Quelque opinion que l’on ait sur ces questions, l’expérience n’a que trop démontré le danger de mettre les intérêts en contradiction avec les aspirations politiques. C’est en vain qu’un peuple prétendra maintenir son indépendance, c’est en vain qu’il proclamera cette volonté dans le refrain de son hymne national, s’il ne réussit point à se défendre contre une lente absorption économique.


FR. DE JEHAY.

  1. Le comte V. van den Steen de Jehay, auteur de cet article, était ministre de Belgique à Luxembourg au moment de l’entrée des troupes allemandes dans le Grand-Duché. Sa présence y fut « tolérée » pendant quelques jours après l’expulsion du représentant de la France, M. A. Mollard. Le récit du comte Fr. de Jehay est de ceux qui mettent les choses au point par la précision des détails et l’impartialité des appréciations.
  2. L’Allemagne, la Belgique, la France et l’Italie étaient les seuls pays représentés par des diplomates à résidence fixe dans le Grand-Duché.
  3. Séance du 3 août 1914.
  4. Le texte allemand dit : « ..dass wir zuverlässige Nachrichten haben, wonach französische Streitkräfte im Vormarsch auf Luxemburg sind. »
  5. Lecture de ces deux télégrammes fut donnée par M. Eyschen à la Chambre des députés luxembourgeoise dans la séance du 3 août 1914.
  6. Le major van Dyck, commandant la force armée du Grand-Duché, était aussi aide de camp de S. A. R. la Grande-Duchesse. Son automobile, confondu avec une des voitures de la Cour, donna lieu sans doute à la légende d’après laquelle la Grande-Duchesse elle-même avait barré l’entrée de sa capitale aux troupes envahissantes.
  7. Livre Jaune français, n° 139.
  8. Au moment de l’expulsion de M. Mollard, ces faits n’étaient pas encore connus à Luxembourg. M. von Buch, ministre d’Allemagne, proposa même de confier la protection des intérêts français au ministre de Belgique (Livre Jaune, n° 139). Lorsque M. Eyschen me fit part de cette intention, je ne pus m’empêcher de lui dire : « Ce n’aurait pas été pour longtemps, s’il est vrai que l’Allemagne songe à violer aussi la neutralité de la Belgique. »
  9. 1er Livre Gris belge, n° 66.
  10. 2e Livre Gris, n° 41.
  11. Ces pages étaient déjà livrées à l’impression lorsque nous est parvenue l’attristante nouvelle de la mort du président du gouvernement luxembourgeois. Sa mémoire ne souffrira pas de l’appréciation que nous émettons ici, puisque, avant tout, elle met en évidence la loyauté de l’homme politique qui ne pouvait concevoir qu’on manquât à la parole donnée, à un engagement solennel et écrit. Avec l’unanimité de ses concitoyens, rendons hommage à celui qui, jusqu’à la veille de sa mort, travailla pour le bien de son pays et laissera à tous ceux qui furent en rapports avec lui le souvenir d’un noble cœur et d’une belle intelligence.

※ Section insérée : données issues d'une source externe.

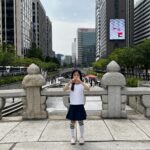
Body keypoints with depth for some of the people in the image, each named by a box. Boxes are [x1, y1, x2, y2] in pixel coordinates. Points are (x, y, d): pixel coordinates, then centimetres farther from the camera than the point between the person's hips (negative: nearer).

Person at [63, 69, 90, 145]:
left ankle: (81, 137, 23)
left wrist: (80, 82, -37)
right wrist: (70, 82, -34)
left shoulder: (82, 84, -4)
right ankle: (73, 137, 24)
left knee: (80, 122, 8)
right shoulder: (71, 85, -1)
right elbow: (64, 89, -21)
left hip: (80, 106, -1)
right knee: (72, 122, 10)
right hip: (72, 106, 1)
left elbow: (88, 89, -26)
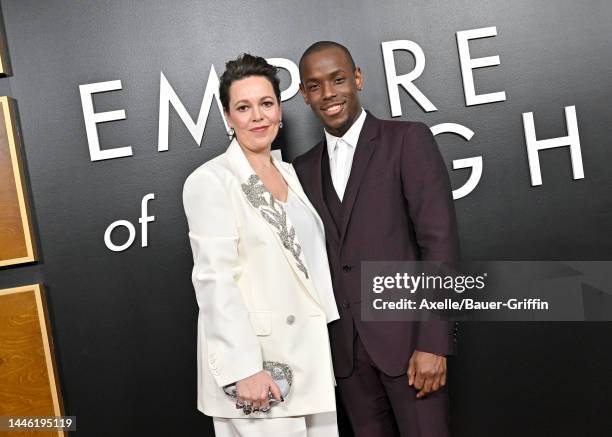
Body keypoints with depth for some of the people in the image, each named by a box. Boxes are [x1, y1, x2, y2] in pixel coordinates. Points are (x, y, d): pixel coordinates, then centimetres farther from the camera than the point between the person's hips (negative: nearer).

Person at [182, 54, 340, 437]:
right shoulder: (210, 181, -9)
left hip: (311, 356, 7)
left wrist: (333, 336, 13)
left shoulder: (290, 174, 12)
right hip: (255, 362, -6)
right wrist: (245, 368, -21)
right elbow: (215, 282, -16)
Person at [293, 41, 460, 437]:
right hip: (345, 347, 4)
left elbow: (440, 242, -9)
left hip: (406, 335, -4)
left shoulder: (408, 140, -3)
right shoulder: (304, 169, 12)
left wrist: (433, 343, -15)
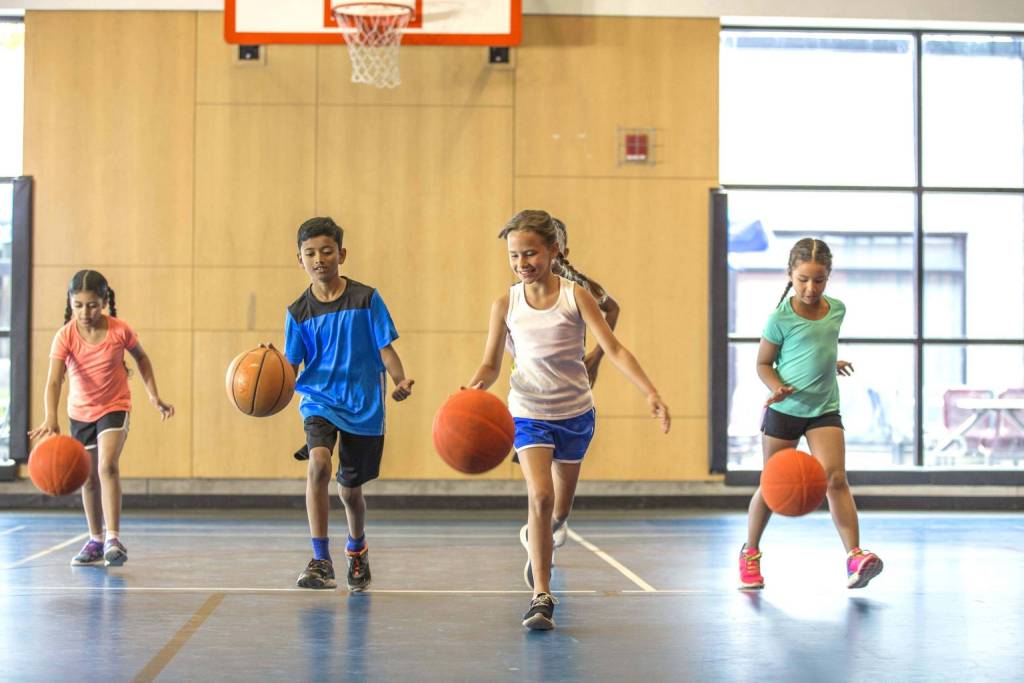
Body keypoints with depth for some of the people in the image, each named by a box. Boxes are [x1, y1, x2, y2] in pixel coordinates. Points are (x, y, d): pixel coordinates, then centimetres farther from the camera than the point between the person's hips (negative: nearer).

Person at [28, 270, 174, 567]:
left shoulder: (120, 331, -16)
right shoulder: (65, 336, -19)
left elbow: (141, 357, 5)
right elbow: (54, 380, -32)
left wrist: (154, 396, 2)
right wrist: (51, 419, -47)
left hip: (115, 407, -2)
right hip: (80, 411, 3)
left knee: (107, 467, -23)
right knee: (88, 478, 13)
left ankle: (113, 539, -22)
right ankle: (96, 540, 30)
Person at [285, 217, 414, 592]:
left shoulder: (366, 299, -5)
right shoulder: (298, 312, -1)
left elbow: (386, 348, -4)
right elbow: (291, 367, -1)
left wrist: (400, 380, -22)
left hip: (364, 406, 0)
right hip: (319, 399, 0)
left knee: (350, 489, 12)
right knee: (318, 463, -28)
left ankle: (357, 548, 45)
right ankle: (321, 561, -24)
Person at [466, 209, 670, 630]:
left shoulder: (575, 296, -9)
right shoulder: (506, 304, -5)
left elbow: (614, 349, -13)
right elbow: (491, 364, -1)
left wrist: (651, 393, -24)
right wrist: (475, 386, -24)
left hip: (575, 412, 1)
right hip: (529, 413, -1)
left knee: (561, 504, 17)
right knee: (540, 496, -22)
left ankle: (539, 552, 50)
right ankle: (541, 597, -19)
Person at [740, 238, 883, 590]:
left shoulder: (837, 309, 3)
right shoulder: (781, 317, -11)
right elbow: (764, 364, -5)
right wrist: (777, 387, -21)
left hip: (824, 409, 3)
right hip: (784, 410, -3)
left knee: (835, 478, -15)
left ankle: (854, 556, -21)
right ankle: (750, 554, 27)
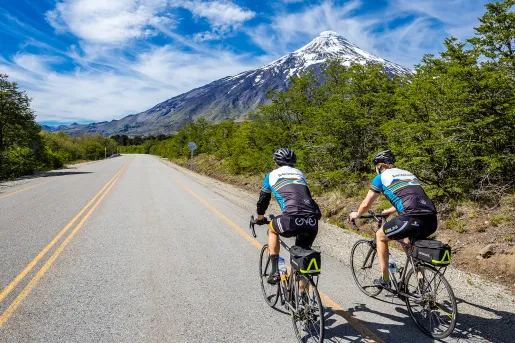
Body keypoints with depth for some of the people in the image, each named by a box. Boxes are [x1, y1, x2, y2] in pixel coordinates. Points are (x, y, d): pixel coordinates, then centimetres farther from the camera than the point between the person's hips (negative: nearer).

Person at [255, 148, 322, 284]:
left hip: (292, 220, -3)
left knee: (272, 230, 29)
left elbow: (263, 199, 30)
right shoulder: (300, 174, 29)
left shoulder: (272, 175, 19)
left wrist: (260, 218, 48)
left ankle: (275, 271, 21)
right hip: (312, 222, 4)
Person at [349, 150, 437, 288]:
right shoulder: (408, 174, 30)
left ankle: (385, 280, 22)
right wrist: (388, 211, 58)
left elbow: (366, 204, 19)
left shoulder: (381, 177, 12)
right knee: (409, 241, 36)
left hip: (413, 219, -7)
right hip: (432, 220, 7)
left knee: (380, 236, 19)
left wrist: (356, 214, 40)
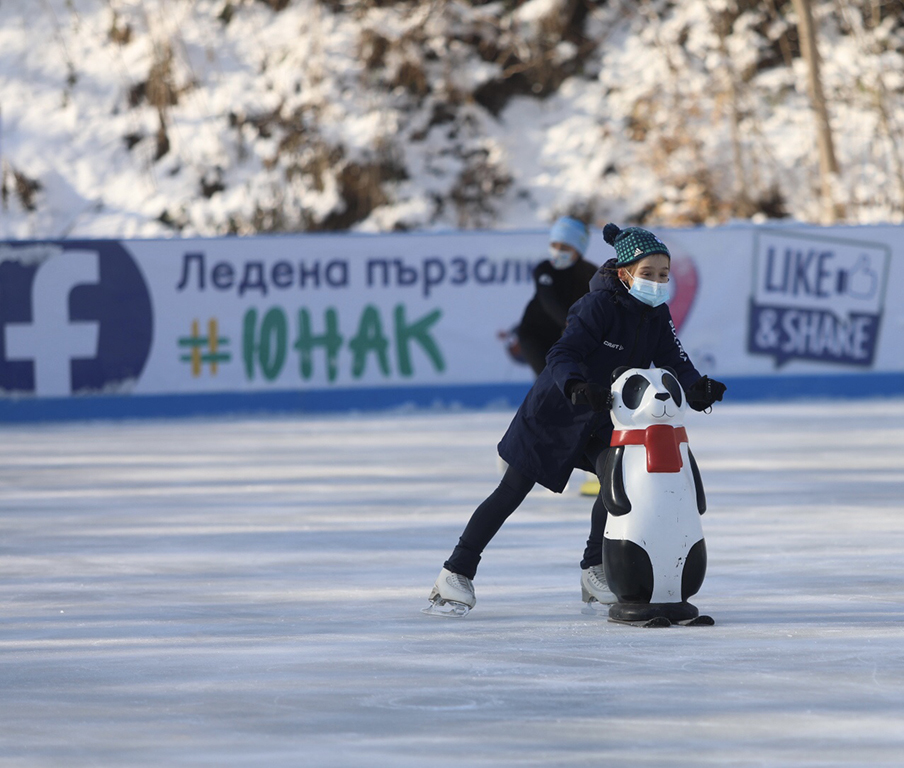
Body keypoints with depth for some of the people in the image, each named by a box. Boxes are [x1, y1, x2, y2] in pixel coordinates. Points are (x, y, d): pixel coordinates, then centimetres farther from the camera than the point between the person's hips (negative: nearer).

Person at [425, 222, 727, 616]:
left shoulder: (657, 316, -4)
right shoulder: (600, 305, -24)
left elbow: (674, 362, -9)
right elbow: (562, 355, -31)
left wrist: (696, 387, -31)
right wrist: (576, 386, -51)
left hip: (603, 417, 5)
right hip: (554, 409, -5)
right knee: (513, 490, -2)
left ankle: (595, 573, -2)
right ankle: (457, 573, 7)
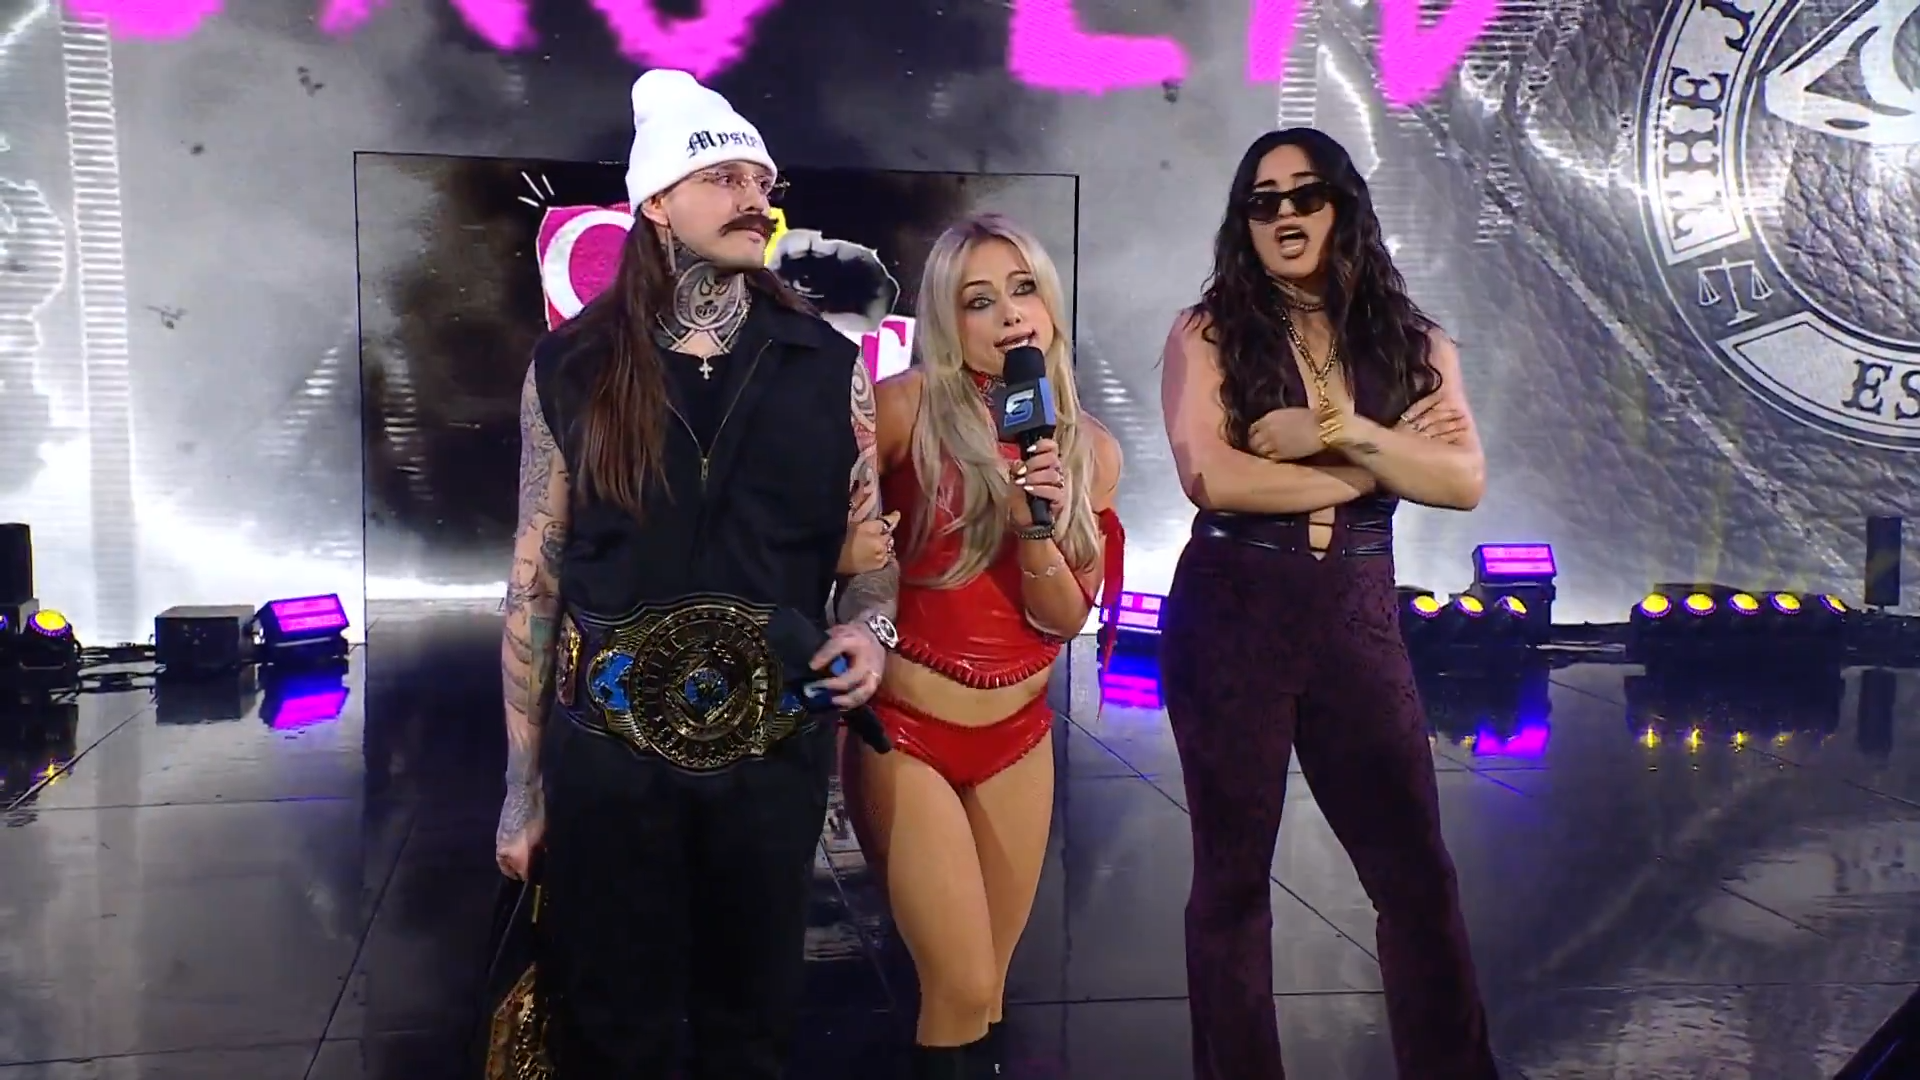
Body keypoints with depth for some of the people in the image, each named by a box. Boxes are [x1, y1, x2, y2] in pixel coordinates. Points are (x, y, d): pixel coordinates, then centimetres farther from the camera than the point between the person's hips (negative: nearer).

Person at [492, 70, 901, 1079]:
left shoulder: (830, 368, 1)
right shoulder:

  12. « Unsere militäirischen Massnahmen in Luxemburg bedeuten keine feindselige Handlung gegen Luxemburg, sondern lediglig Massnahmen zur Sicherung der in unserm Betrieb belindlichen dortigen Eisenbahnen gegen Ûberfall der Franzosen. » Télégramme du chancelier à M. Kyschen communiqué à la Chambre des députés luxembourgeoise, séance du 3 août 1914.
  13. Dans les protestations qu’il a formulées à Berlin contre la violation de la neutralité luxembourgeoise, le gouvernement grand-ducal n’aura pas manqué, sans doute, de signaler la double atteinte au respect des conventions internationales que cette violation impliquait. M. Eyschen dut être particulièrement déçu par la méconnaissance d’un engagement dont il avait été le négociateur et qui lui semblait une si sérieuse garantie. Son discours à la Chambre des députés du 3 août 1914 ne mentionne cependant pas spécialement le traité de 1902. L’étonnante désinvolture avec laquelle l’Allemagne considéra que ce traité, comme beaucoup d’autres, n’avait que la valeur d’un « chiffon de papier » a fait l’objet d’un excellent article publié par le Journal de Genève, dans son numéro du 30 novembre 1914.
  14. Ce fut en 1860 ou 1867, suivant M. G. Wampach, Le Luxembourg neutre. Paris, 1900, p. 113.